Cuando volví, la fina sábana blanca de verano tapaba de nuevo su cuerpo, dormía de lado y daba de espaldas a mi cama. Me acosté y me quedé dormido entre los ronquidos de Pierre y los ruidos de las calles dublinesas.
A la mañana siguiente, Álvaro volvía a su frialdad anterior. Como si la noche de antes no hubiese existido, como si no hubiésemos estado riendo durante horas, como si aquél abrazo, aunque frío, no hubiese ocurrido.
Aquél día no regresé al apartamento, debía retomar mis objetivos de aprender inglés y de descubrir cada rincón de aquella ciudad irlandesa. Fui a Diceys Garden, donde un chico acabó besándome. Fue la primera vez que me besaban en una discoteca. No voy a negar que pensé en él, no voy a negar que pensara también en Álvaro.
Cuando llegué al apartamento, volvía a estar lleno, como de costumbre. Álvaro charlaba en inglés aunque no me entretuve en traducir lo que estaban diciendo. Saludé, me fui a la habitación y saqué mis auriculares. Me puse música bien fuerte y decidí hacer los ejercicios de clase. En unos minutos, noté una mano en el hombro.
- Ey, Álvaro, ¿necesitas algo? – le dije con un tono amigable que hasta a mi mismo me sorprendió. No tenía motivos para estar enfadado con él, quizás sí lo estaba conmigo.
- ¡Sí!, bueno, no, no necesito nada como tal. Solo venía a invitarte por si quieres tomarte algo con mis amigos de clase. Nunca te he invitado porque sé que te juntas con españoles y que quizás te canse un poco hablar todo el rato en inglés, pero si te apetece, me encantará que los puedas conocer.

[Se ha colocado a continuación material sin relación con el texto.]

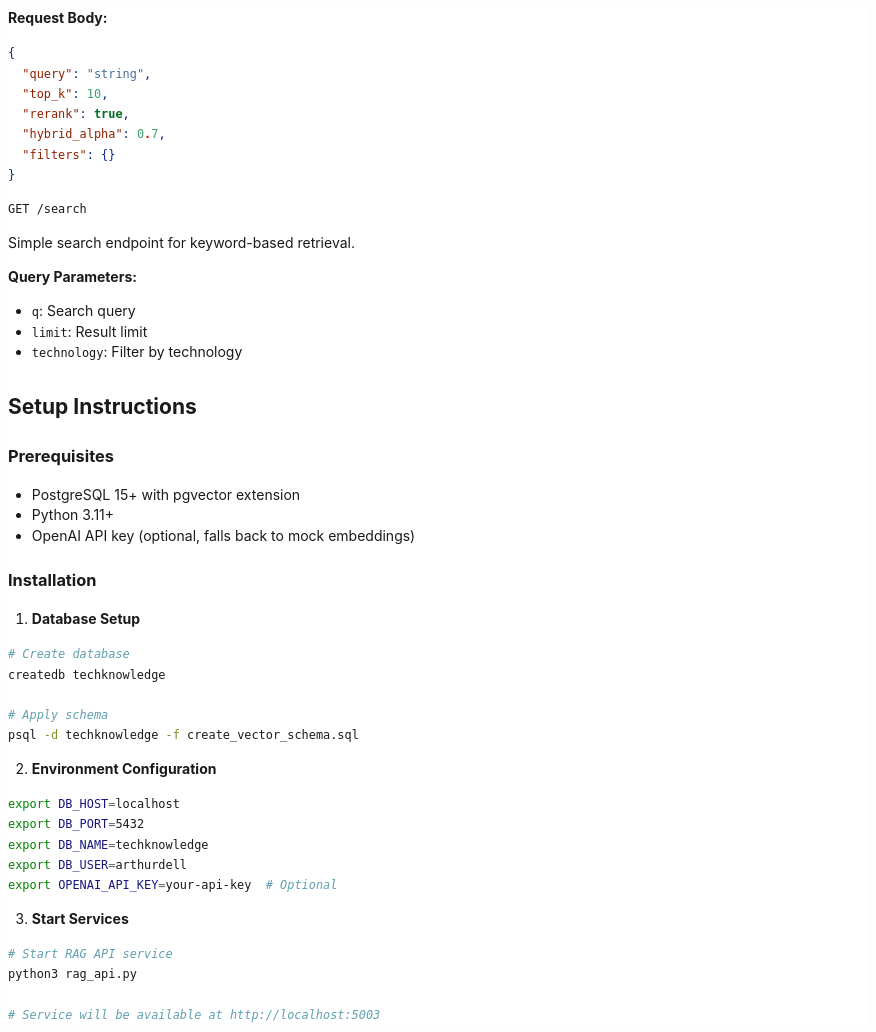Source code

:**Request Body:**
```json
{
  "query": "string",
  "top_k": 10,
  "rerank": true,
  "hybrid_alpha": 0.7,
  "filters": {}
}
```

```bash
GET /search
```
Simple search endpoint for keyword-based retrieval.

**Query Parameters:**
- `q`: Search query
- `limit`: Result limit
- `technology`: Filter by technology

## Setup Instructions

### Prerequisites
- PostgreSQL 15+ with pgvector extension
- Python 3.11+
- OpenAI API key (optional, falls back to mock embeddings)

### Installation

1. **Database Setup**
```bash
# Create database
createdb techknowledge

# Apply schema
psql -d techknowledge -f create_vector_schema.sql
```

2. **Environment Configuration**
```bash
export DB_HOST=localhost
export DB_PORT=5432
export DB_NAME=techknowledge
export DB_USER=arthurdell
export OPENAI_API_KEY=your-api-key  # Optional
```

3. **Start Services**
```bash
# Start RAG API service
python3 rag_api.py

# Service will be available at http://localhost:5003
```
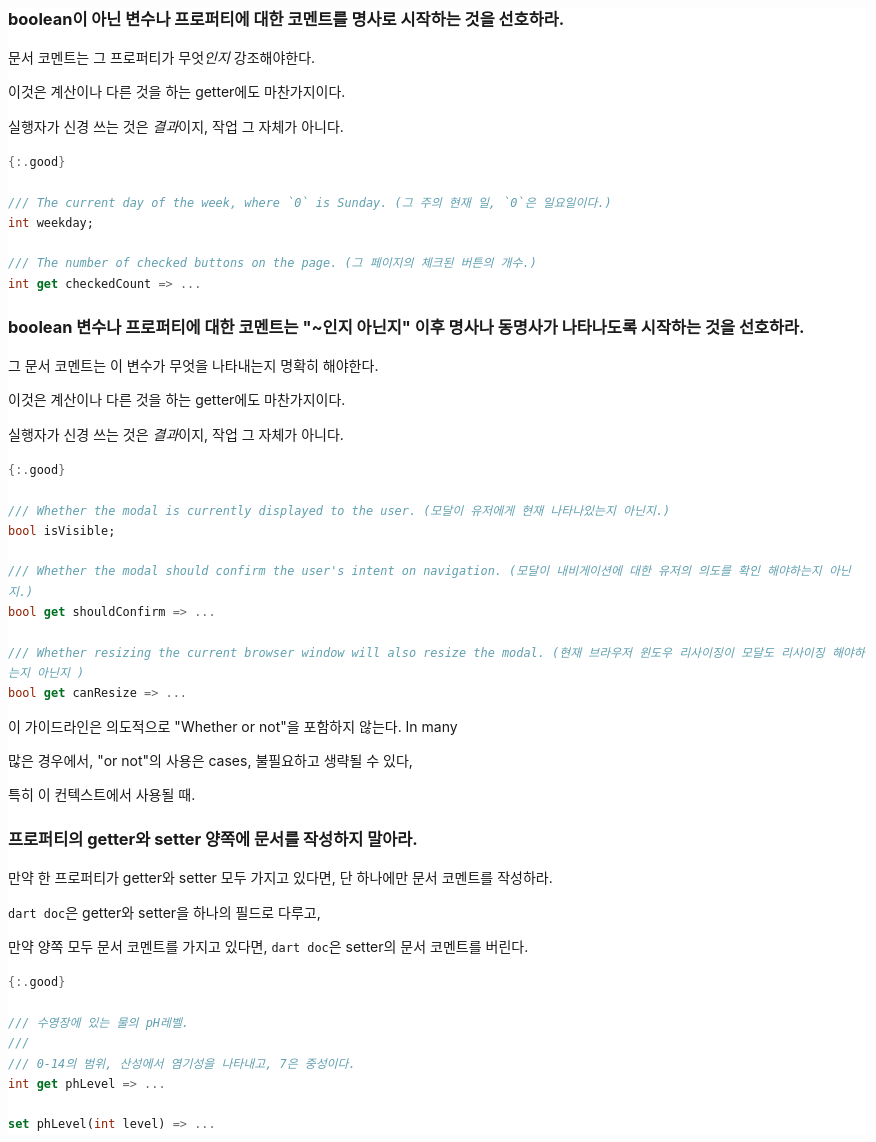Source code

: ### boolean이 아닌 변수나 프로퍼티에 대한 코멘트를 명사로 시작하는 것을 선호하라.

문서 코멘트는 그 프로퍼티가 무엇*인지* 강조해야한다.

이것은 계산이나 다른 것을 하는 getter에도 마찬가지이다.

실행자가 신경 쓰는 것은 *결과*이지, 작업 그 자체가 아니다.

```dart
{:.good}

/// The current day of the week, where `0` is Sunday. (그 주의 현재 일, `0`은 일요일이다.)
int weekday;

/// The number of checked buttons on the page. (그 페이지의 체크된 버튼의 개수.)
int get checkedCount => ...
```

### boolean 변수나 프로퍼티에 대한 코멘트는 "~인지 아닌지" 이후 명사나 동명사가 나타나도록 시작하는 것을 선호하라.

그 문서 코멘트는 이 변수가 무엇을 나타내는지 명확히 해야한다.

이것은 계산이나 다른 것을 하는 getter에도 마찬가지이다.

실행자가 신경 쓰는 것은 *결과*이지, 작업 그 자체가 아니다.

```dart
{:.good}

/// Whether the modal is currently displayed to the user. (모달이 유저에게 현재 나타나있는지 아닌지.)
bool isVisible;

/// Whether the modal should confirm the user's intent on navigation. (모달이 내비게이션에 대한 유저의 의도를 확인 해야하는지 아닌지.)
bool get shouldConfirm => ...

/// Whether resizing the current browser window will also resize the modal. (현재 브라우저 윈도우 리사이징이 모달도 리사이징 해야하는지 아닌지 )
bool get canResize => ...
```

이 가이드라인은 의도적으로 "Whether or not"을 포함하지 않는다. In many

많은 경우에서, "or not"의 사용은 cases, 불필요하고 생략될 수 있다,

특히 이 컨텍스트에서 사용될 때.

### 프로퍼티의 getter와 setter 양쪽에 문서를 작성하지 말아라.

만약 한 프로퍼티가 getter와 setter 모두 가지고 있다면, 단 하나에만 문서 코멘트를 작성하라.

`dart doc`은 getter와 setter을 하나의 필드로 다루고,

만약 양쪽 모두 문서 코멘트를 가지고 있다면, `dart doc`은 setter의 문서 코멘트를 버린다.

```dart
{:.good}

/// 수영장에 있는 물의 pH레벨.
///
/// 0-14의 범위, 산성에서 염기성을 나타내고, 7은 중성이다.
int get phLevel => ...

set phLevel(int level) => ...
```
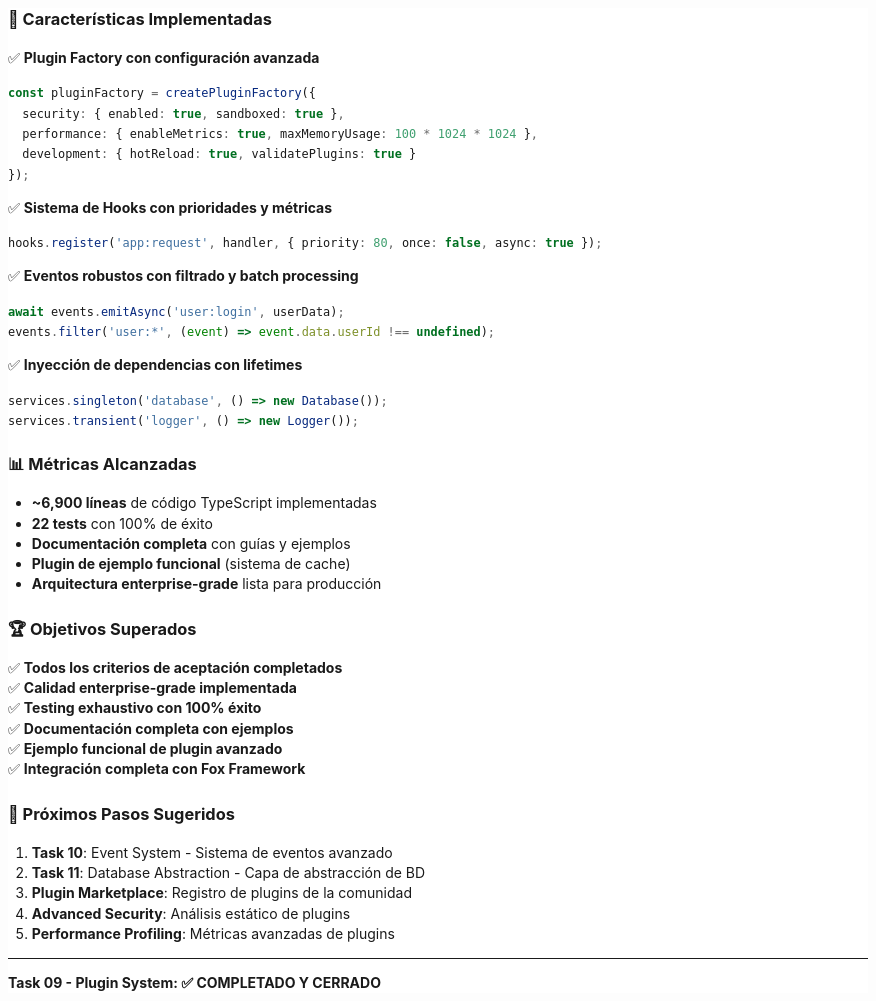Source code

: ### 🚀 Características Implementadas

✅ **Plugin Factory con configuración avanzada**
```typescript
const pluginFactory = createPluginFactory({
  security: { enabled: true, sandboxed: true },
  performance: { enableMetrics: true, maxMemoryUsage: 100 * 1024 * 1024 },
  development: { hotReload: true, validatePlugins: true }
});
```

✅ **Sistema de Hooks con prioridades y métricas**
```typescript
hooks.register('app:request', handler, { priority: 80, once: false, async: true });
```

✅ **Eventos robustos con filtrado y batch processing**
```typescript
await events.emitAsync('user:login', userData);
events.filter('user:*', (event) => event.data.userId !== undefined);
```

✅ **Inyección de dependencias con lifetimes**
```typescript
services.singleton('database', () => new Database());
services.transient('logger', () => new Logger());
```

### 📊 Métricas Alcanzadas

- **~6,900 líneas** de código TypeScript implementadas
- **22 tests** con 100% de éxito
- **Documentación completa** con guías y ejemplos
- **Plugin de ejemplo funcional** (sistema de cache)
- **Arquitectura enterprise-grade** lista para producción

### 🏆 Objetivos Superados

✅ **Todos los criterios de aceptación completados**  
✅ **Calidad enterprise-grade implementada**  
✅ **Testing exhaustivo con 100% éxito**  
✅ **Documentación completa con ejemplos**  
✅ **Ejemplo funcional de plugin avanzado**  
✅ **Integración completa con Fox Framework**  

### 🔄 Próximos Pasos Sugeridos

1. **Task 10**: Event System - Sistema de eventos avanzado
2. **Task 11**: Database Abstraction - Capa de abstracción de BD
3. **Plugin Marketplace**: Registro de plugins de la comunidad
4. **Advanced Security**: Análisis estático de plugins
5. **Performance Profiling**: Métricas avanzadas de plugins

---

**Task 09 - Plugin System: ✅ COMPLETADO Y CERRADO**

Podía haber dicho que sí, podía haber aceptado su ofrecimiento y acceder a su círculo de amistades, estar más cerca de él, pero lo rechacé. Hoy en día sigo sin tener una explicación lógica de por qué lo hice, pero tras rechazar su propuesta con un alegre «quizás otro día» salió de la habitación con gesto triste.
Pasaron unos días y, mientras con Pierre tenía una amistad fraternal casi de hermanos, con Álvaro fui creando otro tipo de amistad, más cercana, más real, más íntima pero acotada.
Descubrí una nueva faceta más íntima y despreocupada. Noté como muchos días dejaba el pestillo abierto del baño o incluso se duchaba con la puerta entreabierta. Ahora él también entraba al baño mientras me duchaba, como hacía Pierre, y aunque siempre era rápido yo me volvía de espaldas para que no viese que me ponía nervioso cuando lo hacía. No quería romper la nueva amistad, no quería que volviese a ser inaccesible.
Llegaba el fin de semana y Pierre nos dijo que iría a visitar la otra parte de la isla en un viaje organizado por la escuela. Eran dos días y, aunque todos mis amigos acudían, no podía gastarme el dinero que valía. Pensé que me quedaría solo esos días sin poder salir y sin compañía en el piso pero Álvaro me sorprendió cuando dijo que él tampoco iría.
¿Soy sincero? Me puse muy nervioso sin saber por qué.